- Directed by: Eisha Marjara
- Written by: Eisha Marjara
- Produced by: Don Haig Sally Bochner David Wilson
- Narrated by: Eisha Marjara
- Cinematography: K. U. Mohanan Jules De Niverville
- Edited by: Eisha Marjara
- Production company: National Film Board of Canada
- Release date: 1998;
- Running time: 80 min
- Country: Canada
- Language: English

= Desperately Seeking Helen =

1998 documentary by Eisha Marjara

Desperately Seeking Helen is a 1998 documentary by Eisha Marjara, produced by the National Film Board of Canada.

It documents the life of the Bollywood star Helen and also discusses Marjara's process of self-discovery. Marjara liked Helen as a child, and Marjara stated "Helen is a conduit into my childhood — my relationship with my mother, my struggle with anorexia and the Air India disaster which took the lives of my mother and sister." Jerry Pinto, author of Helen: The Life and Times of an H-bomb, wrote that the film "is as much about Eisha Marjara's perception of Helen as it is about Helen." Desperately Seeking Helen uses Hindi music.

The film covers the complications in the relationship between Marjara and her mother, Devinder. Marjara had the perception that her mother was unable to balance the culture of Canada against that of India, and Devinder was more feminine and traditional compared to her daughter. The film also discusses the 1985 Air India Flight 182 bombing, which ultimately killed Devinder along with Seema, one of Marjara's sisters.

D.B. Jones, the author of "Brave New Film Board," wrote that the filmmaker "verges on self-pity and often seems self-absorbed, but she can also be brutally honest about herself." Sabeena Gadihoke, the author of "Secrets and Inner Voices: The Self and Subjectivity in Contemporary Indian Documentary," wrote that the "deeply personal" film "did not easily fit popular conceptions of documentary" since it had a "fictive structure in which the filmmaker staged her own body" as well as "reflexive use of humor" and "whimsy". Angela Failler argued that the film was what had been described as a "counter-memorial" of the Air India Flight 182 disaster.

==Background==
The National Film Board selected Marjara to make a film on the Air India Flight 182 disaster in 1994. She did research by visiting Trois-Rivières and taking one trip to India. The title is a reference to the 1985 film Desperately Seeking Susan.

Marjara dedicated her film to Air India Flight 182 victims, including Davinder and Seema.

==Release and reception==
The film's first screening in India was during the Mumbai International Film Festival (MIFF).

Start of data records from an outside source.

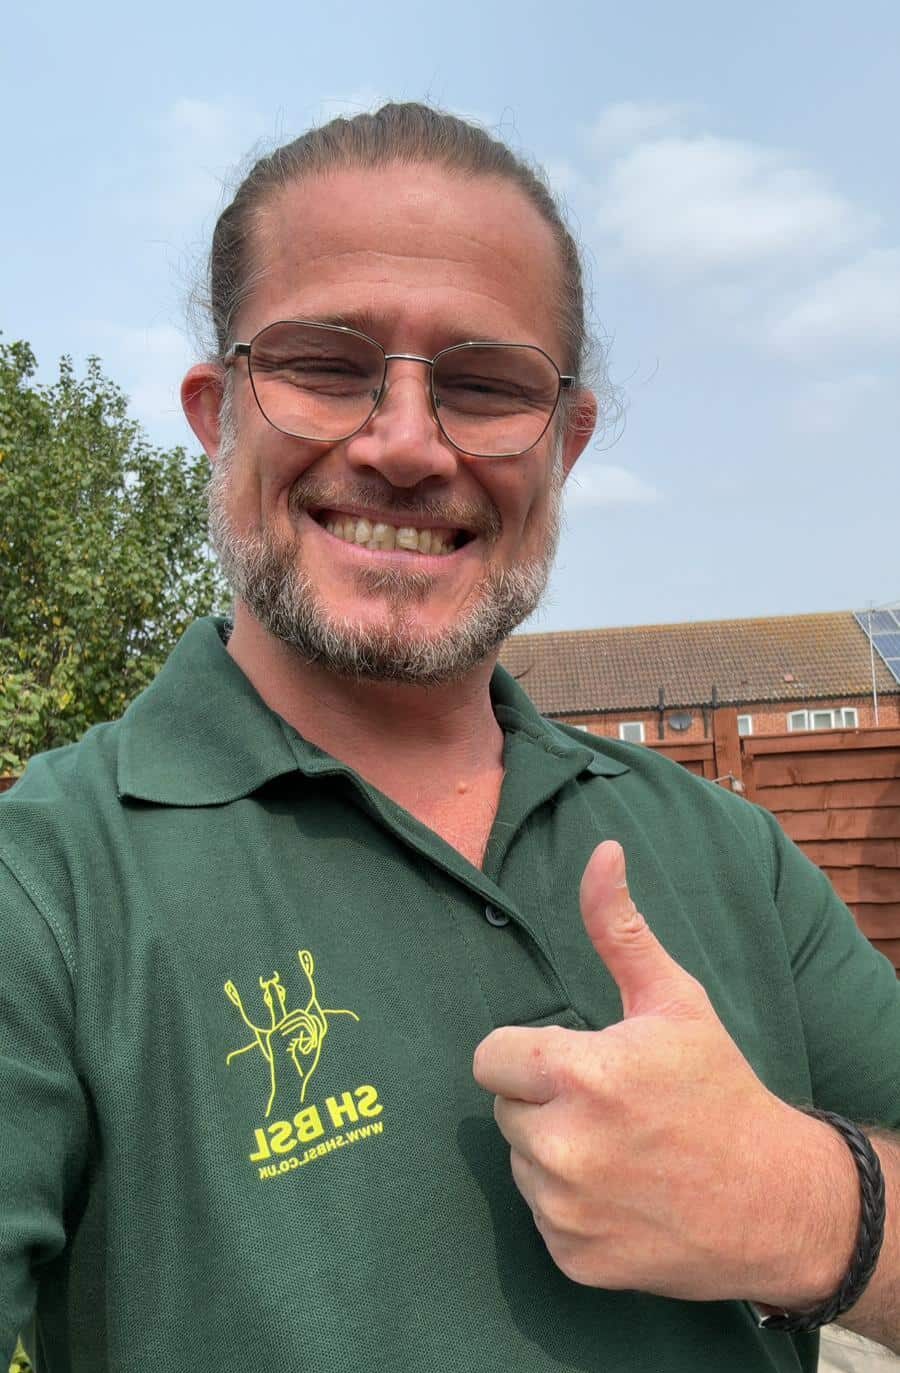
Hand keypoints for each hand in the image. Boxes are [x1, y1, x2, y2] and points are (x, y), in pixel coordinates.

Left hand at [472, 841, 855, 1302]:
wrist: (775, 1202)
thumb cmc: (718, 1088)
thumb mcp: (674, 1000)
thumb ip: (619, 927)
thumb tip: (601, 851)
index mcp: (579, 1075)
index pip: (488, 1057)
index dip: (527, 1053)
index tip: (572, 1060)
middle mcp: (562, 1148)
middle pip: (503, 1109)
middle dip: (542, 1102)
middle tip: (607, 1106)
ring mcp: (565, 1211)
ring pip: (520, 1163)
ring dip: (553, 1154)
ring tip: (618, 1150)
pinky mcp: (573, 1258)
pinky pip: (541, 1216)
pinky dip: (570, 1207)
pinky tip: (621, 1195)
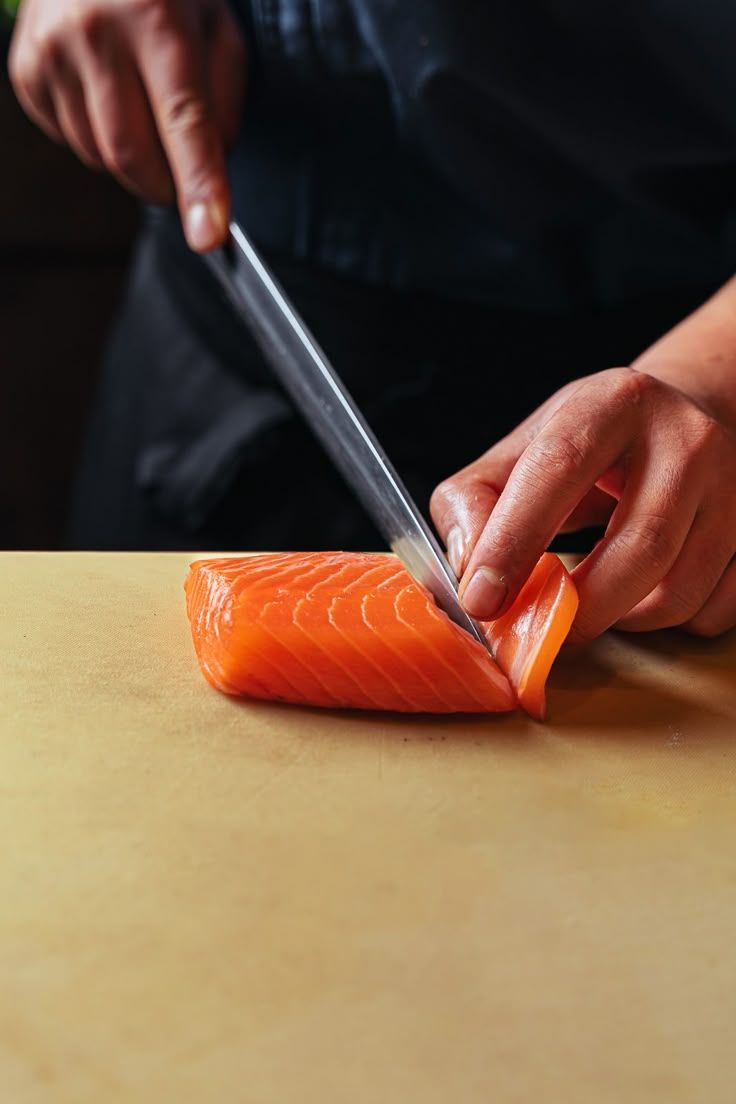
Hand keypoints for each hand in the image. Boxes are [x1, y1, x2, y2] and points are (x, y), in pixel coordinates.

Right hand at [9, 0, 245, 250]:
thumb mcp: (216, 27)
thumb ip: (223, 104)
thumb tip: (209, 180)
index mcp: (155, 17)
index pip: (183, 122)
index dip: (198, 185)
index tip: (207, 237)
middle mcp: (95, 33)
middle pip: (133, 157)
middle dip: (166, 186)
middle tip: (183, 175)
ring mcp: (51, 53)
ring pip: (100, 158)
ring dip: (133, 160)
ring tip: (141, 106)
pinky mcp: (27, 74)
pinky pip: (72, 143)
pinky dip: (98, 139)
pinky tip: (108, 95)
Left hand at [431, 366, 735, 640]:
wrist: (676, 423)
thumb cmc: (586, 445)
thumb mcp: (520, 451)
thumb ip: (474, 502)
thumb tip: (470, 572)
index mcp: (614, 403)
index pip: (560, 469)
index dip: (515, 540)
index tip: (483, 600)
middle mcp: (686, 438)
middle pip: (640, 547)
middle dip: (580, 609)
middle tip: (539, 629)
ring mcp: (733, 487)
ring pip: (678, 592)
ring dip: (621, 620)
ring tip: (591, 601)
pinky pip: (712, 613)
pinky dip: (666, 623)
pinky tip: (640, 595)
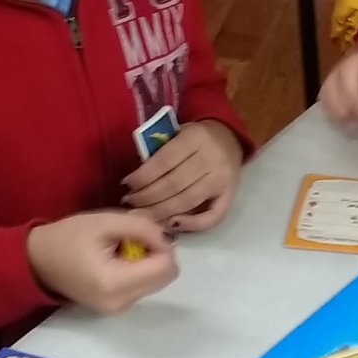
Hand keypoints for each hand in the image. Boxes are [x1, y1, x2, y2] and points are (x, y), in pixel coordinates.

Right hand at [27, 211, 178, 313]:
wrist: (37, 261)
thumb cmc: (68, 237)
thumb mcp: (106, 221)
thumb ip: (143, 227)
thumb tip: (167, 240)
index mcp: (116, 283)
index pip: (166, 268)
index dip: (162, 245)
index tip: (142, 232)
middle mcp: (121, 303)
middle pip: (164, 277)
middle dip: (154, 253)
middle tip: (128, 238)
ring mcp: (118, 309)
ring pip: (155, 281)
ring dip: (145, 261)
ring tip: (117, 247)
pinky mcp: (115, 308)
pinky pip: (141, 286)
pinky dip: (136, 270)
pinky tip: (114, 259)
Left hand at [122, 118, 242, 231]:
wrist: (229, 138)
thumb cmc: (194, 138)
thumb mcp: (176, 133)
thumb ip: (159, 151)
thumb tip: (136, 179)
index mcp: (195, 137)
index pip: (164, 161)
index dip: (142, 176)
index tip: (127, 184)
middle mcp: (212, 158)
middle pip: (174, 184)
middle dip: (147, 197)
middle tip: (130, 203)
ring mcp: (222, 179)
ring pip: (187, 202)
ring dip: (161, 212)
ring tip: (142, 214)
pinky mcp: (230, 195)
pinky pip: (212, 217)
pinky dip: (191, 225)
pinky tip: (171, 224)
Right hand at [320, 31, 357, 124]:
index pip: (348, 73)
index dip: (350, 93)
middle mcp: (343, 66)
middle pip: (330, 84)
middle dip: (339, 106)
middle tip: (353, 121)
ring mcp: (337, 75)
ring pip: (325, 93)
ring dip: (334, 110)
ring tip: (350, 122)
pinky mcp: (335, 85)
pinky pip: (326, 98)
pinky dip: (332, 111)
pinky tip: (345, 120)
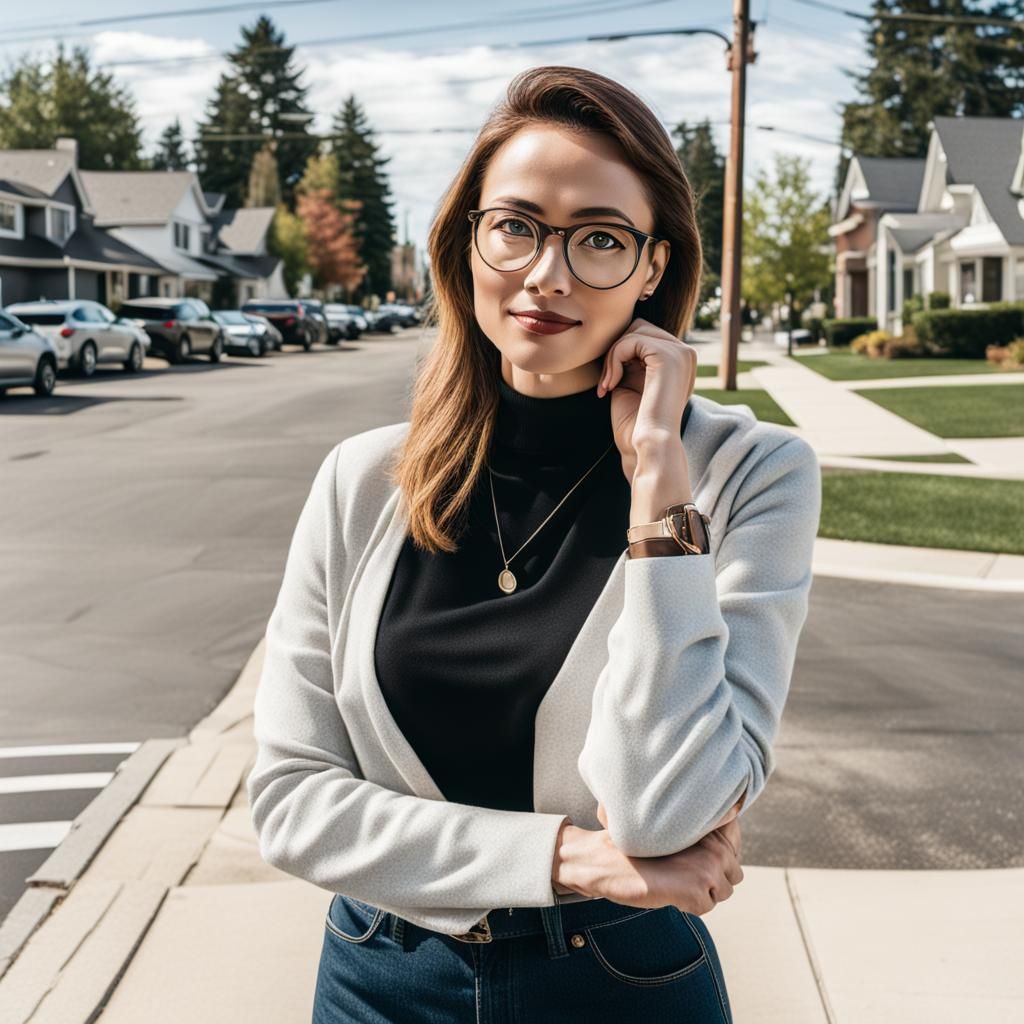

It was ranked as the "Theater Critic's Choice" in the Chicago Reader in 1999. Firdaus Ali of Rediff wrote that the film received "rave reviews". Gadihoke stated that in India the film received some criticism due to a perception that it was "self-absorbed"; Gadihoke argued that this was because the film used "strategies unfamiliar to documentary discourse in India at the time."

It earned a Special Mention from Planet Television at the 2000 Internationales Dokumentarfilmfestival München. At the 1999 Locarno Film Festival, it won the prestigious SRG SSR Award and the Silver Pardino - Leopards of Tomorrow award.